Bunu , bu \"i idrak azmi ve karşı konulmaz içgüdüsü olarak bir yorum sallayabilirim.

Hedef ise jüpi- satürn kavuşumu. Sıkıntılı , sıkıntıyla gelecek büyük bir nimet, himmet diyebilirim , yüzeyselinde yüzeyseli bir cümleyle gülücük

Kanatlar pluto ve mars...

Plutonun derinliğini bilmekten öte dilimden birşey gelmez.
Mars ı ise bu yolda yapılacak hemm mücadele hemde bunu koruma olarak sallıyorum.

Ama asıl üstadlardan bişiler bekliyorum..gülücük


RE: Hz. Muhammed Mustafa a.s __ Rasulallah s.a.v - yagmur86 - 04-20-2010 03:04 AM

merhabalar sizin yazıyı okuyunca aklıma yıllar önce okuduğum bu yazı geldi yazının tamamı içinhttp://www.sorularlaislamiyet.com/subpage.php?s=show_qna&id=1259
bakabilirsiniz ben astrolojiyle ilgili kısmını koyuyorum---


Astroloji:

Ama küçük bir âlem olan insanın elinde, yüzünde vs. böyle ince ince yazılmış işaretleri bulanlar, yine de 60-70 yıllık bir hayatı ve binlerce kişilik özelliğini küçük çizgilerde özetlemekle tatmin olmamışlar ve gözlerini göğe çevirip büyük insan olan âlemde de koca yıldızlarla yazılmış okunaklı işaretler aramış ve bulmuşlardır da. İlk fark edilenlerden biri, kırmızı parlak yıldızın (Mars) en büyük ve parlak göründüğü (yani dünyaya en yakın olduğu) dönemlerde savaşların artması olmuştur. Ardından belli zaman dilimlerinde doğan insanların hayli benzer kişilik özelliklerine sahip oldukları görülmüş ve burçlar belirlenmiş, giderek astroloji ilmi gelişmiştir. Astroloji, yani; güneş, ay ve gezegenlerin burçlardaki dağılımları ve birbirleri ile yaptıkları açılardan hareketle kişinin karakteri ve geleceği hakkında yorum yapan ilim.

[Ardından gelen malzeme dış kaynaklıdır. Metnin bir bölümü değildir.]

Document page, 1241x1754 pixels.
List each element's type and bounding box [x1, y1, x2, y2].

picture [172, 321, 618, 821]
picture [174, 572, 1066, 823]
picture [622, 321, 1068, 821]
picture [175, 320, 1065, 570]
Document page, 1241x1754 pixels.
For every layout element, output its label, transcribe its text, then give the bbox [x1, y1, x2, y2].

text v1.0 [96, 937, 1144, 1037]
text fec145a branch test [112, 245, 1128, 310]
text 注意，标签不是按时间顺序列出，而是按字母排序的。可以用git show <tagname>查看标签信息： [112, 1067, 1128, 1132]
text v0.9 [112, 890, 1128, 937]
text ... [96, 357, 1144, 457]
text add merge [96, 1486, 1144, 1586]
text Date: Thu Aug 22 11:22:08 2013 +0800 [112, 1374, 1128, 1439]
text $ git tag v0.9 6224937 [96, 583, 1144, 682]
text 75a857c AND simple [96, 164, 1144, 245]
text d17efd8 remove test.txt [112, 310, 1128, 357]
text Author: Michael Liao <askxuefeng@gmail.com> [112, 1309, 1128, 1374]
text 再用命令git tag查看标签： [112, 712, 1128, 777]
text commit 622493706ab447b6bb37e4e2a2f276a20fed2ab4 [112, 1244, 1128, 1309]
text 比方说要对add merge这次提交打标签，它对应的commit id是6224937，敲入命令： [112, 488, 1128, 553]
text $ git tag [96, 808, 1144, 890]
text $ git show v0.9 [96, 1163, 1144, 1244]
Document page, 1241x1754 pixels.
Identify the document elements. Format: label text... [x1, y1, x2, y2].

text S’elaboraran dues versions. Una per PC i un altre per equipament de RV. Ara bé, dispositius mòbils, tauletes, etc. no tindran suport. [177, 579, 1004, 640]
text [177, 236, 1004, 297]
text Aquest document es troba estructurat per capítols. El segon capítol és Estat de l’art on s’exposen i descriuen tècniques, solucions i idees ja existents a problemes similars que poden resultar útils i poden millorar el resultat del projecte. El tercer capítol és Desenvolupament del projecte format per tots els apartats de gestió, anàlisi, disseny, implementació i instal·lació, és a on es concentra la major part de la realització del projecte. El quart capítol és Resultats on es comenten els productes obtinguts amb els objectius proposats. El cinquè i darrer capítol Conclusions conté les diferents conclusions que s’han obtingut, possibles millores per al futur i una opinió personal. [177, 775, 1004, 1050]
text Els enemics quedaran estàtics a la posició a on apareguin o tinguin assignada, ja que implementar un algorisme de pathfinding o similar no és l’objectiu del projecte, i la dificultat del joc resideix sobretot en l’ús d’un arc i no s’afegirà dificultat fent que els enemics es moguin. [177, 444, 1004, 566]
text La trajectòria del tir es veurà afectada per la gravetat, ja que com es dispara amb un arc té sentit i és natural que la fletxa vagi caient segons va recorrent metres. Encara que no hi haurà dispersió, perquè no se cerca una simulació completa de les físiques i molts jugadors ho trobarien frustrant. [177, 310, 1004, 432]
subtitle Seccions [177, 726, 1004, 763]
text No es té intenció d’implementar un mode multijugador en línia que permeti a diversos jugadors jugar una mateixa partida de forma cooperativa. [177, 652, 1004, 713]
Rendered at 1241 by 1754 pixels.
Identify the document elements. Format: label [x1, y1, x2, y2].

Bu koca yıldızlardan oluşmuş devasa düzenek (ki felek çarkı olarak da isimlendirilir) tarih boyunca gerek kişilik tahlili yapmak, gerekse de geleceği, kaderi öğrenebilmek için kullanılan en popüler yol olmuştur. Özellikle Babillilerin astroloji merakı neredeyse toplumsal çılgınlık düzeyine varmıştı. Hz. Davud zamanında da bazı kavimlerin harbe gönderilecek askerleri astrolojik hesaplara göre “eceli gelmemiş” olanlardan seçtikleri ve bu şekilde pek çok savaş kazandıkları kitaplarda yazılıdır. En meşhur örneklerden biri de, Peygamberimizin(a.s.m.) doğduğu gece bir Yahudi müneccimin, “O’nun yıldızı bu gece doğdu, O (son peygamber) geldi!” dediği rivayetidir ve bir peygamberlik delili olarak zikredilir.

İslam alimleri de “bu koca yıldızlar, müzeyyen burçlar, vazifesiz, hikmetsiz, başıboş olamazlar, bu büyük felek çarkları bir büyük kader kanunu ile çevriliyor” deyip bu ilimde hayli yol kat etmişlerdir.

Muhyiddin-i Arabi bu konuda özel bir risale bile telif etmiş ve önsöze “ve alamatin ve bin-necmi hüm yehtedun” ayetini yazmıştır. “Daha nice işaretler yarattı. Onlar yıldızlarla da yollarını doğrulturlar.” Erzurumlu İbrahim Hakkı da Marifetname’sinde astrolojiye özel bir bölüm ayırmıştır.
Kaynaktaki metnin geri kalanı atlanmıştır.